Teknologi deteksi protein berperan penting dalam diagnosis klinis, pengobatan, dan penelitian biologis. Seiring dengan meningkatnya kualitas hidup, masalah alergi makanan menjadi semakin umum, terutama pada bahan-bahan umum seperti kedelai. Oleh karena itu, kemampuan mendeteksi protein dalam makanan secara efektif telah menjadi tantangan yang harus dihadapi banyak konsumen dan produsen makanan.
Reaksi alergi makanan, mulai dari rasa gatal di mulut hingga syok anafilaksis yang mengancam jiwa, telah menjadi umum di negara-negara industri. Menurut statistik, reaksi alergi terjadi pada sekitar 2% orang dewasa dan hingga 8% anak-anak. Oleh karena itu, pelabelan makanan yang mengandung bahan alergen secara rinci sangat penting.
Karena nilai gizinya dan kemudahan pengolahannya, kedelai banyak digunakan dalam makanan olahan di seluruh dunia, seperti susu kedelai, tahu, dan pengganti daging kedelai. Karena jumlah pasien dengan alergi kedelai terus meningkat, ada kebutuhan mendesak untuk pengujian protein kedelai.

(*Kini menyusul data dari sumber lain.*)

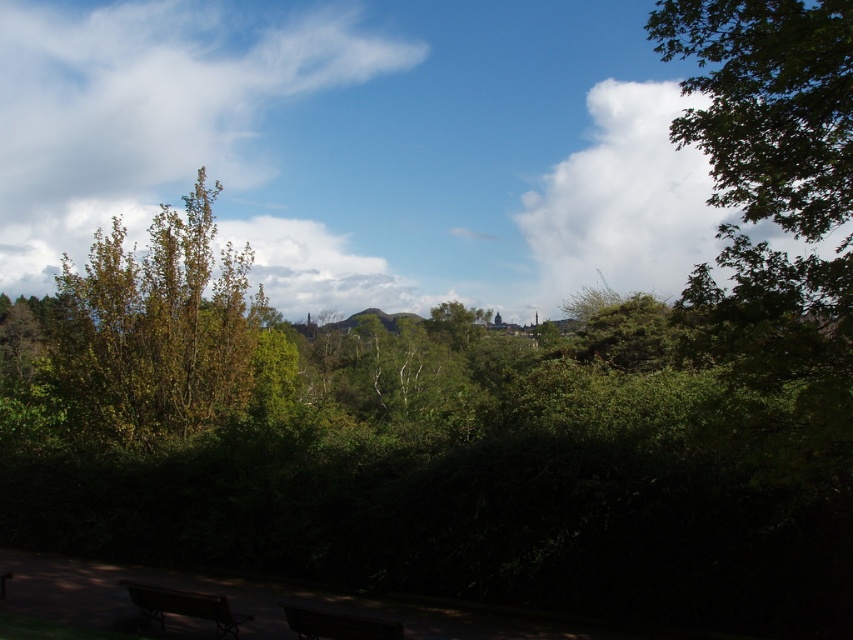
You are an architect designing a new park layout. You want to place a large statue exactly at the center of the park. However, you need to ensure that the statue does not block the view of the distant town from the white fluffy cloud at upper left. Given the coordinates of the cloud, can you determine if placing the statue at the center would block the view? Assume the park is a rectangle with coordinates from 0 to 1 on both axes.

The white fluffy cloud at upper left is located at coordinates point (173, 134). Since the statue is placed at the center of the park, which would be at coordinates (426, 320), the statue will not block the view of the distant town from the white fluffy cloud at upper left because the cloud is positioned far to the left and lower left compared to the center point.

You are planning to take a photo of the dark brown wooden bench at lower left and the white fluffy cloud at upper center. Which object should you focus on first if you want to capture both in the same frame without moving the camera?

You should focus on the white fluffy cloud at upper center first because it is taller than the dark brown wooden bench at lower left, so adjusting the camera angle to include its height might require a wider shot, ensuring both are in frame.

Consider the image. You are standing at the park entrance and see the white fluffy cloud at upper left. If you want to take a photo of it with your smartphone, which has a maximum zoom range of 10 meters, will you be able to capture the cloud clearly without moving closer?

The white fluffy cloud at upper left is 41.46 meters away from camera. Since your smartphone has a maximum zoom range of 10 meters, you won not be able to capture the cloud clearly without moving closer.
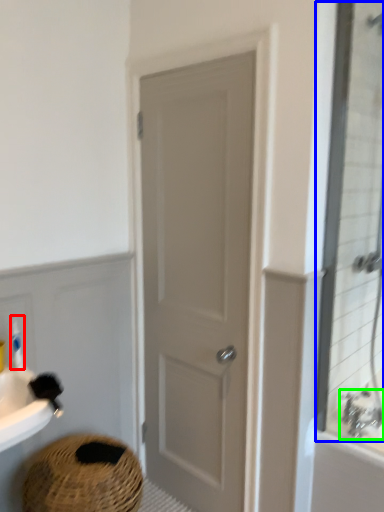
Question: Estimate the real-world distances between objects in this image. Which object is farther from toiletry (highlighted by a red box), mirror (highlighted by a blue box) or tap (highlighted by a green box)?

Choices:
 (A) mirror
 (B) tap

Answer: (A)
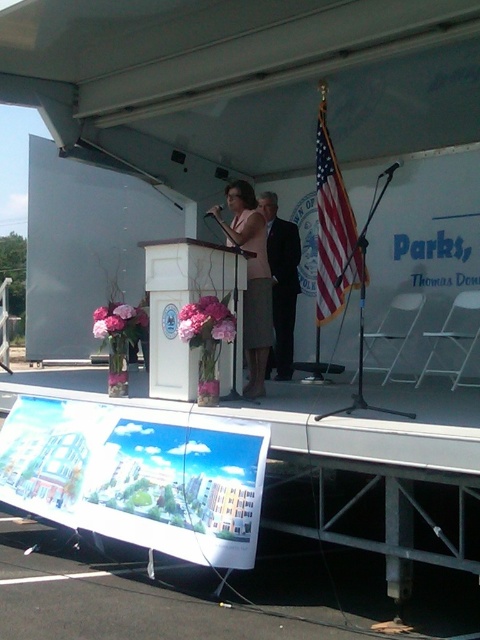
Between matte pink dress at center and black suit at center, which one appears on the left side from the viewer's perspective?

matte pink dress at center

Between matte pink dress at center and black suit at center, which one is positioned lower?

matte pink dress at center is below.

Locate an element on the screen. matte pink dress at center is located at coordinates (251, 280).

Where is `matte pink dress at center`? The width and height of the screenshot is (480, 640). matte pink dress at center is located at coordinates (251, 280).

Is american flag at center in front of black suit at center?

Yes.

Can you confirm if american flag at center is taller than black suit at center?

Indeed, american flag at center has a greater height compared to black suit at center.

Between point (340, 193) and point (273, 273), which one is positioned behind?

The point (273, 273) is more distant.

Image resolution: width=480 pixels, height=640 pixels. In order to click on american flag at center in this screenshot , I will do `click(334, 230)`.

This screenshot has height=640, width=480. What do you see at coordinates (334, 230) in the screenshot?
I see `american flag at center` at bounding box center [334, 230].

Does american flag at center have a smaller size compared to matte pink dress at center?

No.

Who is more distant from viewer, (321, 204) or (217, 205)?

The point (217, 205) is behind.

The image size is (480, 640). Identify the location of american flag at center. (334, 230).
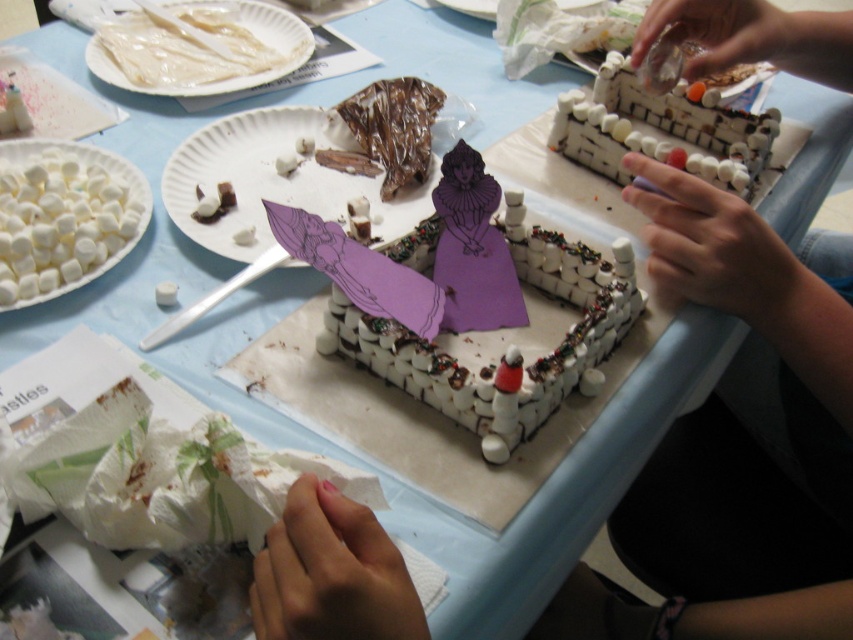
Question: From the image, what is the correct spatial relationship of purple paper cutout at center in relation to white paper plate at center?

Choices:
 (A) above
 (B) below

Answer: (B)

Question: Which object is positioned farthest from the purple paper cutout at center?

Choices:
 (A) white paper plate at upper left
 (B) white marshmallow castle at upper right
 (C) white paper plate at center
 (D) white marshmallow at center

Answer: (A)

Question: Can you confirm if white marshmallows at left is bigger than white marshmallow at center?

Choices:
 (A) yes
 (B) no

Answer: (A)

Question: Among these objects, which one is nearest to the camera?

Choices:
 (A) purple paper cutout at center
 (B) white marshmallow at center

Answer: (A)

Question: Does white paper plate at center lie in front of white marshmallow castle at upper right?

Choices:
 (A) no
 (B) yes

Answer: (B)

Question: Which of the following is the farthest from the observer?

Choices:
 (A) (44, 163)
 (B) (766, 136)
 (C) (296, 118)
 (D) (403, 310)

Answer: (C)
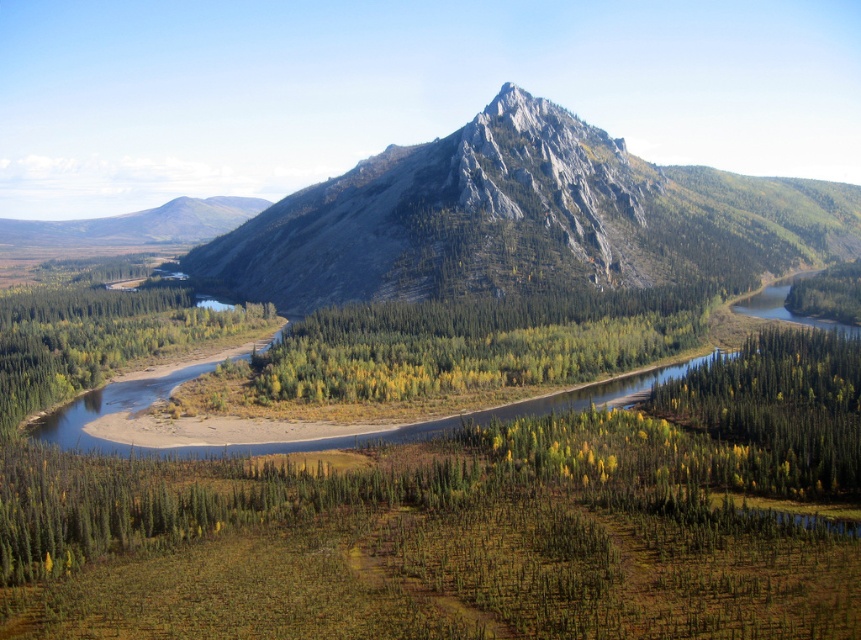
Does green leafy forest at center have a smaller size compared to green matte tree at lower right?

No, green leafy forest at center is not smaller than green matte tree at lower right.

Locate an element on the screen. Image resolution: width=861 pixels, height=640 pixels. green leafy forest at center is located at coordinates (479, 342).

At what (x,y) coordinates should I click in order to perform the action: click on green leafy forest at center. Please return your answer as a coordinate pair (x, y). Looking at the image, I should click on (479, 342).

Is point (847, 228) in front of point (807, 340)?

That is False.

Which is in front, point (704, 273) or point (722, 388)?

Positioned in front is point (722, 388).

Locate an element on the screen. rugged gray rock at center is located at coordinates (523, 220).

Is rugged gray rock at center wider than green leafy forest at center?

Yes, rugged gray rock at center is wider than green leafy forest at center.

Is rugged gray rock at center thinner than green leafy forest at center?

Incorrect, rugged gray rock at center's width is not less than green leafy forest at center's.

Which is in front, point (694, 259) or point (474, 304)?

Point (474, 304) is in front.

Find the location of a particular element. rugged gray rock at center is located at coordinates (523, 220).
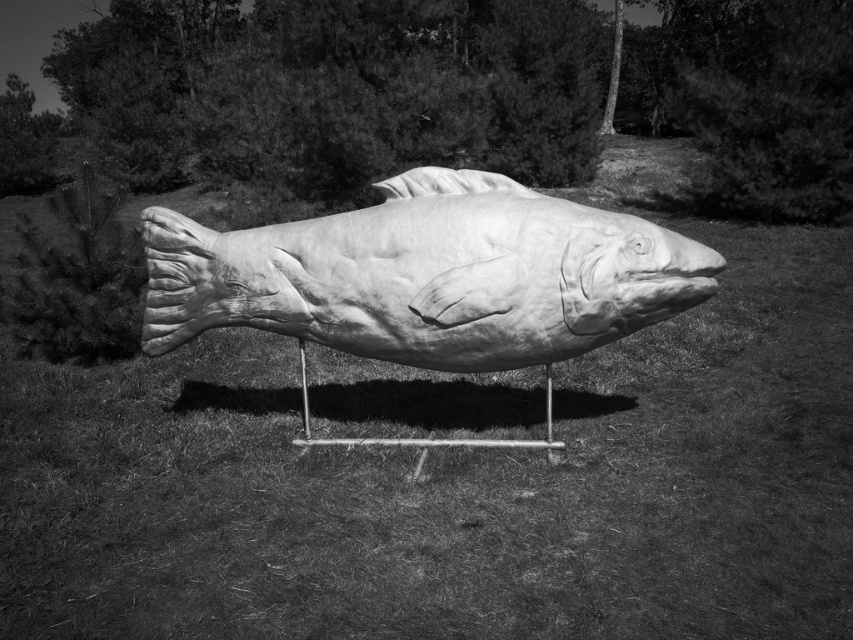
Question: Among these points, which one is farthest from the camera?

Choices:
 (A) (514, 268)
 (B) (131, 480)

Answer: (B)

Question: Does smooth grass at center have a larger size compared to smooth wood fish at center?

Choices:
 (A) no
 (B) yes

Answer: (A)

Question: Does smooth grass at center appear on the left side of smooth wood fish at center?

Choices:
 (A) yes
 (B) no

Answer: (B)

Question: Among these points, which one is farthest from the camera?

Choices:
 (A) (332, 285)
 (B) (537, 371)

Answer: (B)

Question: Can you confirm if smooth grass at center is positioned below smooth wood fish at center?

Choices:
 (A) yes
 (B) no

Answer: (A)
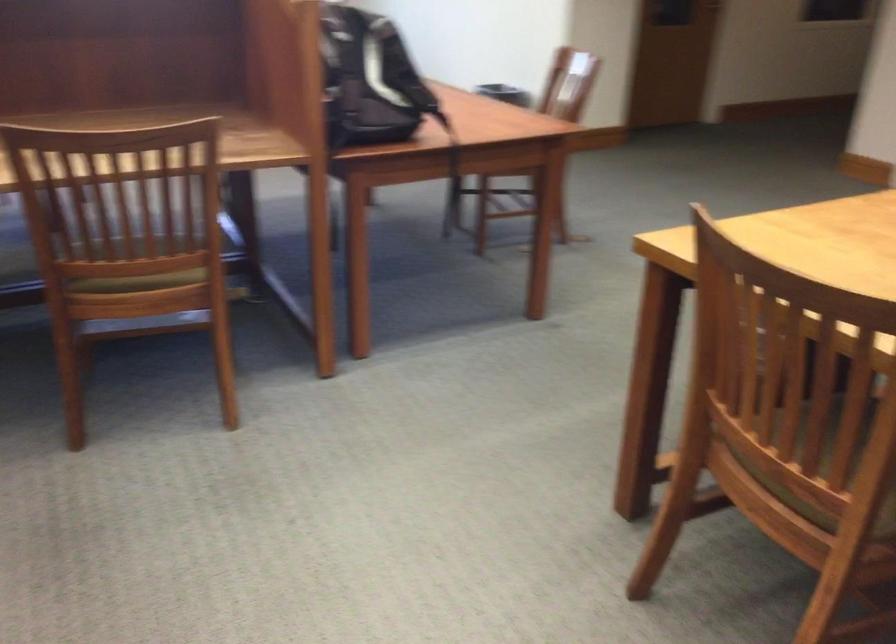
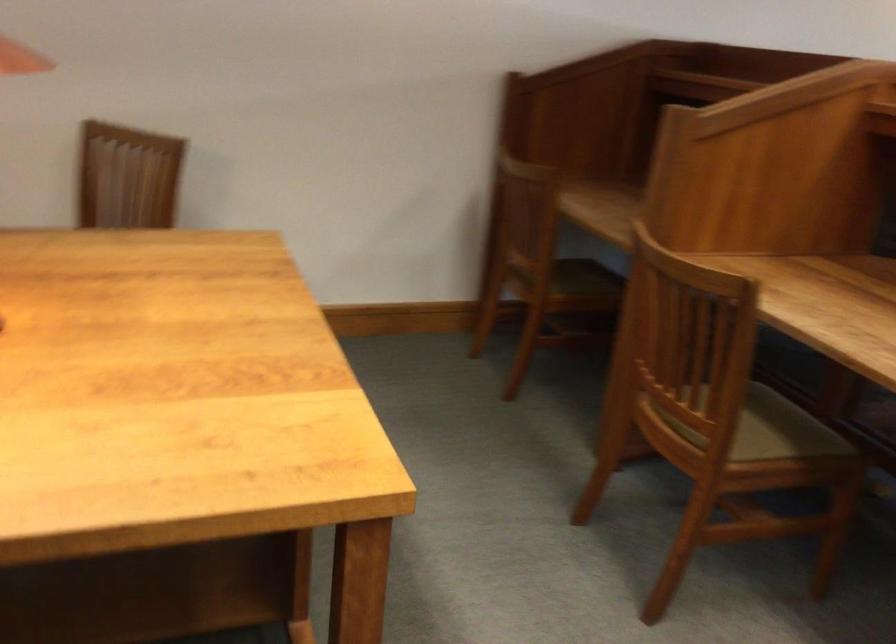
The first image is from the beginning of the video and the second image is from the end. How did the camera likely rotate when shooting the video?

The camera's rotation is toward left-down.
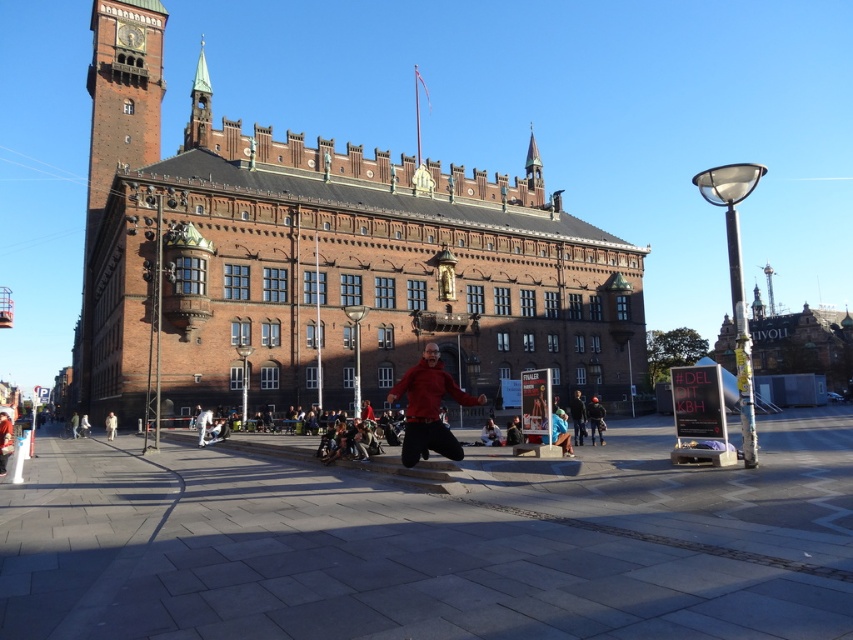
Measure the distance from dark blue jeans at lower right to dark brown leather jacket at center.

They are 21.19 feet apart.

Does point (596, 412) come closer to viewer compared to point (515, 420)?

No, it is not.

Is point (595, 413) behind point (514, 419)?

No, it is in front of (514, 419).

Find the location of a particular element. dark blue jeans at lower right is located at coordinates (595, 419).

Looking at this image, is matte red pants at center below dark brown leather jacket at center?

No.

This screenshot has width=853, height=640. Describe the element at coordinates (491, 433) in the screenshot. I see `matte red pants at center` at that location.

Find the location of a particular element. This screenshot has height=640, width=853. matte red pants at center is located at coordinates (491, 433).

From the picture: Between brick tower at left and dark blue jeans at lower right, which one has less height?

Standing shorter between the two is dark blue jeans at lower right.

Is point (103, 84) positioned in front of point (592, 428)?

No, (103, 84) is behind (592, 428).

Identify the location of brick tower at left. The image size is (853, 640). (114, 177).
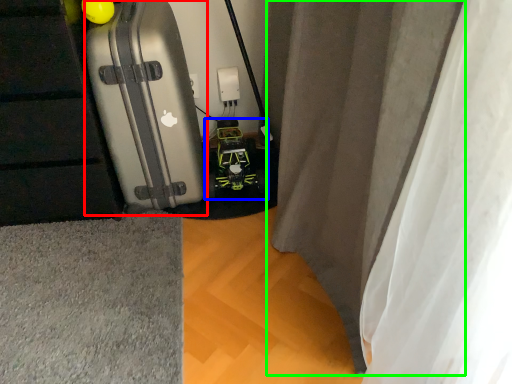
Question: Which object is the closest to the suitcase (highlighted by a red box)? Choose among these: toy car (highlighted by a blue box) or curtain (highlighted by a green box).

Choices:
 (A) toy car
 (B) curtain

Answer: (A)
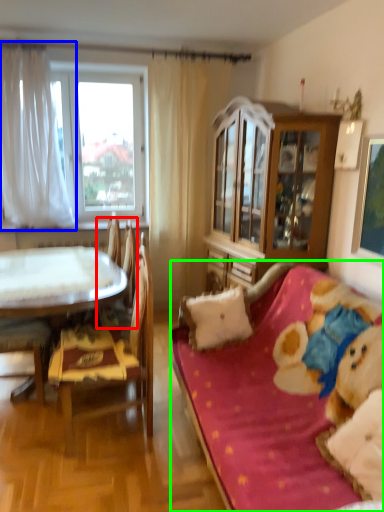
Question: Based on their relative distances, which object is nearer to armchair (highlighted by a red box)? Choose from curtain (highlighted by a blue box) and studio couch (highlighted by a green box).

Choices:
 (A) curtain
 (B) studio couch

Answer: (A)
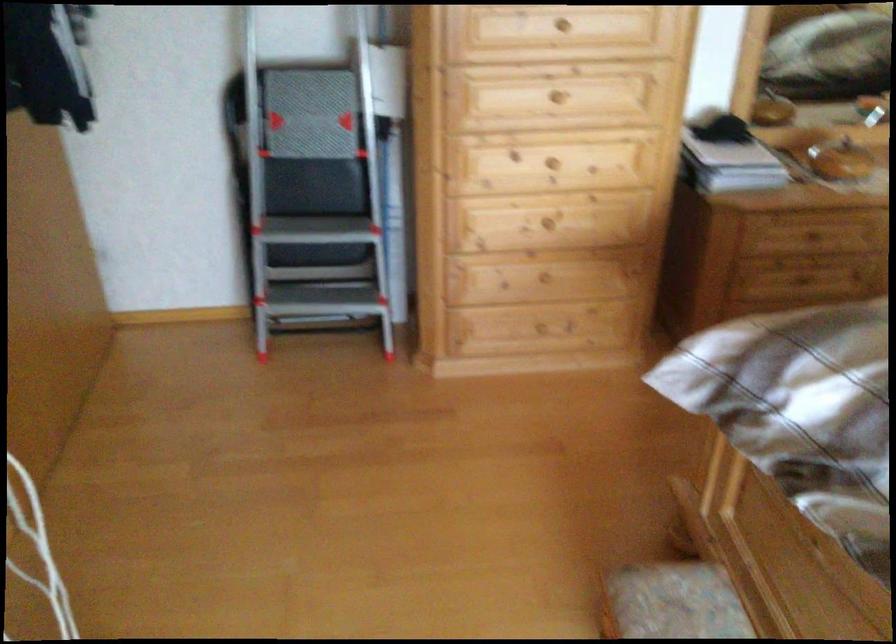
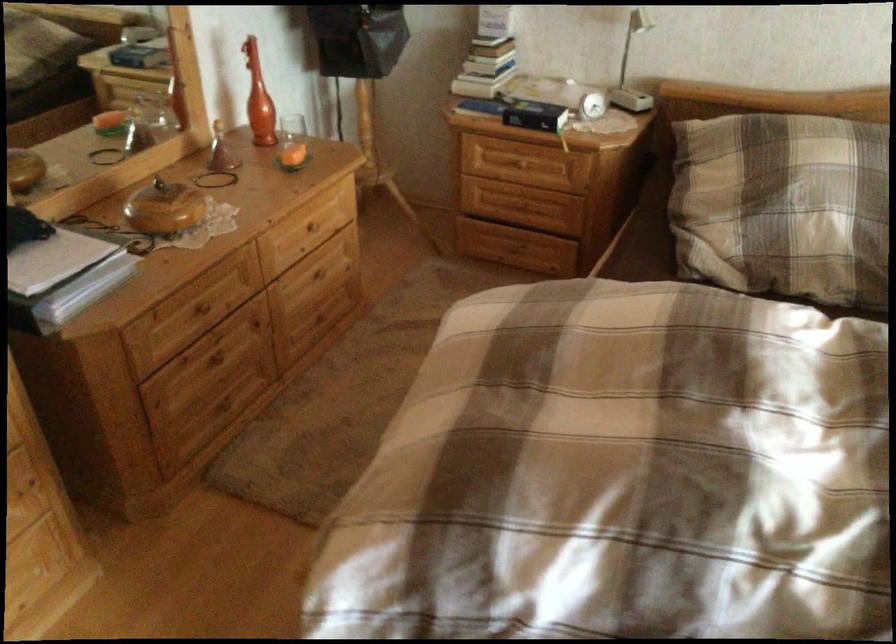
In the second image, find the point that corresponds to [800,272] in the first image.

(218, 362)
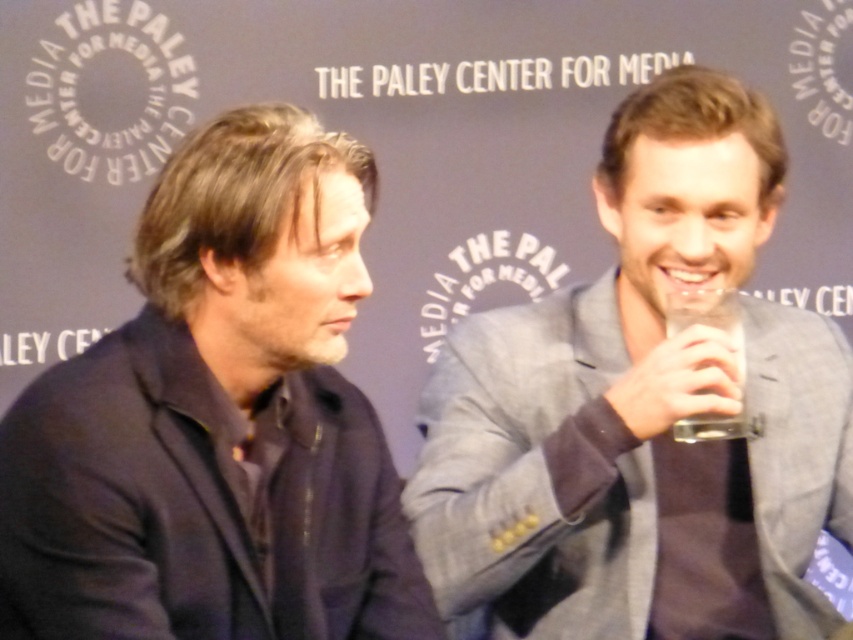
Does gray fabric suit at right have a smaller size compared to dark blue fabric at left?

No.

Is point (538, 472) closer to camera compared to point (271, 444)?

No, (538, 472) is behind (271, 444).

The width and height of the screenshot is (853, 640). Identify the location of gray fabric suit at right. (641, 412).

Is point (265, 624) farther from viewer compared to point (695, 307)?

No, (265, 624) is in front of (695, 307).

Can you confirm if dark blue fabric at left is wider than clear glass cup at right?

Yes.

Which is in front, point (238, 179) or point (699, 320)?

Point (238, 179) is in front.

Find the location of a particular element. This screenshot has width=853, height=640. dark blue fabric at left is located at coordinates (218, 419).

Does gray fabric suit at right have a lesser width compared to clear glass cup at right?

In fact, gray fabric suit at right might be wider than clear glass cup at right.

Between gray fabric suit at right and clear glass cup at right, which one is positioned lower?

gray fabric suit at right

Measure the distance between gray fabric suit at right and camera.

The distance of gray fabric suit at right from camera is 1.47 meters.

Locate an element on the screen. The image size is (853, 640). gray fabric suit at right is located at coordinates click(641, 412).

Sejak abad ke-20, metode deteksi protein kedelai terus berkembang, dari uji imunosorben terkait enzim (ELISA) tradisional hingga teknologi ekstraksi efisiensi tinggi terkini, yang bertujuan untuk meningkatkan akurasi dan sensitivitas deteksi.
Metode ELISA tradisional memberikan tingkat sensitivitas tertentu, tetapi memiliki banyak keterbatasan saat mendeteksi protein dalam produk fermentasi, termasuk reproduktifitas rendah dan reaktivitas silang. Hal ini membuat pengukuran yang andal dalam makanan olahan semakin sulit.
Teknologi saat ini menggunakan perlakuan panas sebagai bagian dari persiapan sampel, yang secara efektif dapat menghambat aktivitas protease mikroba, yang merupakan faktor utama yang menyebabkan degradasi protein kedelai. Metode terbaru mengoptimalkan deteksi protein dengan pemanasan pada suhu 80°C selama 15 menit, yang tidak hanya meningkatkan sensitivitas deteksi tetapi juga menstabilkan protein dalam produk kedelai yang difermentasi.
Metode yang ditingkatkan ini tidak hanya berhasil mendeteksi protein dalam sebagian besar produk fermentasi, tetapi juga memastikan keakuratan sistem pelabelan makanan, yang memungkinkan konsumen untuk memahami dengan jelas asal produk yang mereka makan.
Sebagai salah satu kacang utama di pasar global, risiko reaksi alergi pada kenari tidak dapat diabaikan. Sensitivitas kenari membuat keakuratan pelabelan makanan menjadi sangat penting. Sejumlah kecil residu kenari dapat dideteksi dalam makanan melalui metode ELISA perlakuan panas terkini, dan teknologi deteksi ini diadopsi secara luas oleh produsen makanan dan badan pengawas.
Seiring dengan meningkatnya krisis kontaminasi protein hewani, deteksi patogen potensial dalam daging sapi telah menjadi isu penting dalam industri ini. Teknologi PCR dan mikroskopi terkini dapat secara efektif mendeteksi bakteri patogen dalam daging sapi yang kurang matang, membantu memastikan keamanan pasokan daging.
Potensi pengujian protein dalam melindungi kesehatan konsumen tidak dapat diremehkan, terutama dalam pengujian produk kedelai fermentasi dan alergen potensial lainnya, yang menyediakan mekanisme pencegahan yang efektif bagi konsumen. Seiring dengan terus berkembangnya teknologi ini, apakah teknologi ini akan menjadi standar keamanan pangan di masa mendatang?